If we think a little about this sentence, we can realize that critical people are least happy with their lives. They are people who need to “lower the outer to raise the inner”.

People who are not happy with the performance of others prefer to cause problems rather than suggest solutions. They are negative people, or empty with low self-esteem.

A group of girls laughing together

Low self-esteem is the basis for destructive criticism

What we criticize about other people says more about us than it does about them. When we talk about other people, we are actually projecting our own qualities onto others.

In this case, critical people project aspects of their personality or behavior that they do not accept or want to see in themselves. But they see it in others.

This is why people who are healthy and have a good self-esteem do not constantly criticize. It’s because they have internal peace. They know themselves and know what they do not like about themselves.

That is why they work with themselves and not just with other people. A good self-esteem and a healthy relationship with oneself determines how we interact with others.

So what can we do? When we see something in someone else that annoys, displeases, or irritates us, we should see how much of it actually exists in us.

How does this affect me? Why can I not cope? Why do I not like to be near them? Maybe it will bring us closer to understanding a part of ourselves that we thought was outside of us.

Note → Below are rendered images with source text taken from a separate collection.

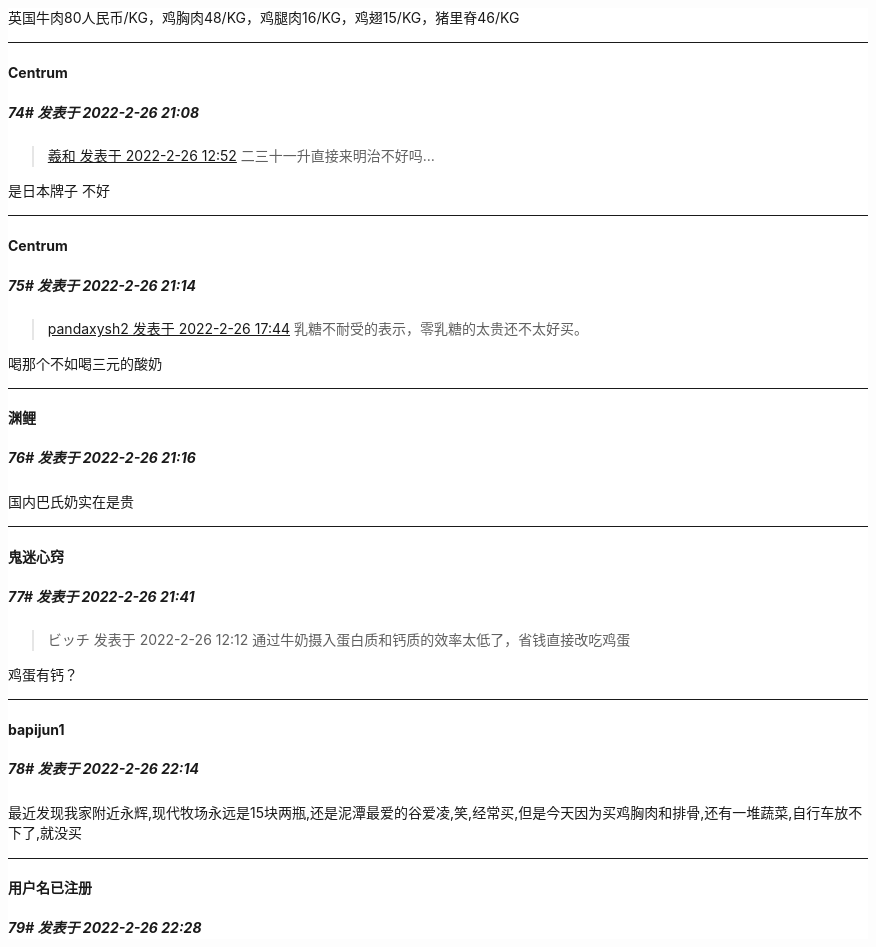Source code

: 英国牛肉80人民币/KG，鸡胸肉48/KG，鸡腿肉16/KG，鸡翅15/KG，猪里脊46/KG



*****

####  Centrum  
##### 74#       发表于 2022-2-26 21:08

<blockquote><a href="httphttps://bbs.saraba1st.com/2b/forum.php?mod=redirect&amp;goto=findpost&amp;pid=54838362&amp;ptid=2054716" target="_blank">羲和 发表于 2022-2-26 12:52</a>
二三十一升直接来明治不好吗…</blockquote>
是日本牌子 不好

*****

####  Centrum  
##### 75#       发表于 2022-2-26 21:14

<blockquote><a href="httphttps://bbs.saraba1st.com/2b/forum.php?mod=redirect&amp;goto=findpost&amp;pid=54840893&amp;ptid=2054716" target="_blank">pandaxysh2 发表于 2022-2-26 17:44</a>
乳糖不耐受的表示，零乳糖的太贵还不太好买。</blockquote>
喝那个不如喝三元的酸奶

*****

####  渊鲤  
##### 76#       发表于 2022-2-26 21:16

国内巴氏奶实在是贵



*****

####  鬼迷心窍  
##### 77#       发表于 2022-2-26 21:41

<blockquote>ビッチ 发表于 2022-2-26 12:12
通过牛奶摄入蛋白质和钙质的效率太低了，省钱直接改吃鸡蛋</blockquote>
鸡蛋有钙？



*****

####  bapijun1  
##### 78#       发表于 2022-2-26 22:14

最近发现我家附近永辉,现代牧场永远是15块两瓶,还是泥潭最爱的谷爱凌,笑,经常买,但是今天因为买鸡胸肉和排骨,还有一堆蔬菜,自行车放不下了,就没买



*****

####  用户名已注册  
##### 79#       发表于 2022-2-26 22:28
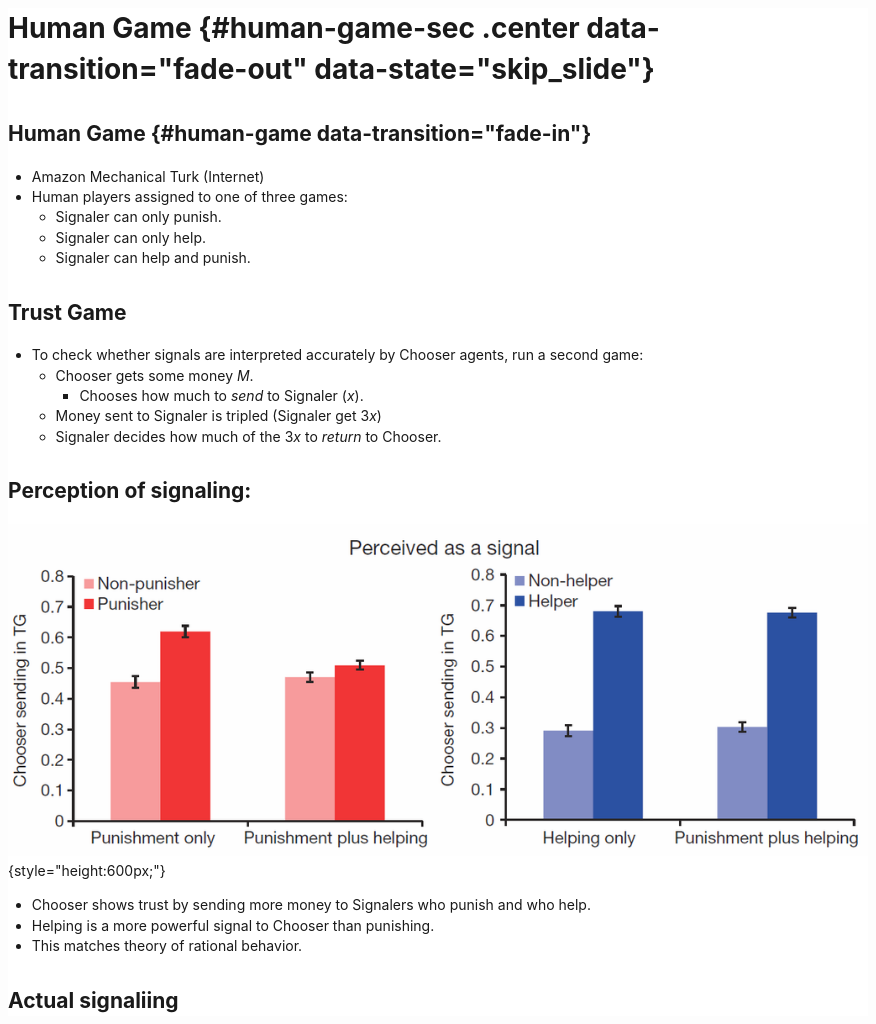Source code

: # Human Game {#human-game-sec .center data-transition="fade-out" data-state="skip_slide"}

## Human Game {#human-game data-transition="fade-in"}

* Amazon Mechanical Turk (Internet)
* Human players assigned to one of three games:
  * Signaler can only punish.
  * Signaler can only help.
  * Signaler can help and punish.


## Trust Game

* To check whether signals are interpreted accurately by Chooser agents,
  run a second game:
  * Chooser gets some money $M$. 
    * Chooses how much to *send* to Signaler ($x$).
  * Money sent to Signaler is tripled (Signaler get $3x$)
  * Signaler decides how much of the $3x$ to *return* to Chooser.


## Perception of signaling:

![](assets/images/Fig_2a.png){style="height:600px;"}

* Chooser shows trust by sending more money to Signalers who punish and who help.
* Helping is a more powerful signal to Chooser than punishing.
* This matches theory of rational behavior.


## Actual signaliing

Woman whispers in man's ear

How can we make criticism positive?

Before we criticize, we should ask ourselves a question. Will my comment help at all? That is, do I provide information, advice or anything that is valid for them? Is it constructive or destructive? If I’m not going to add anything, why should I take something away?

That’s another good question. Am I criticizing something about the other, or something I do not really like about myself? What part of the behavior do I not tolerate in my own? What part of that criticism really has to do with me?

Finally, before we criticize, we should turn to empathy. Before we make a subjective comment, it is best to think about the other person. Because there are two sides to every story, right?

What could have made them work that way? What can I do to improve that situation? How does it affect me, or what effect will my comment have?

When criticism comes from a person with a healthy inner self, it is useful criticism. On the other hand, when we criticize out of anger, bitterness, envy or unhappiness, it is negative. And it can be very harmful.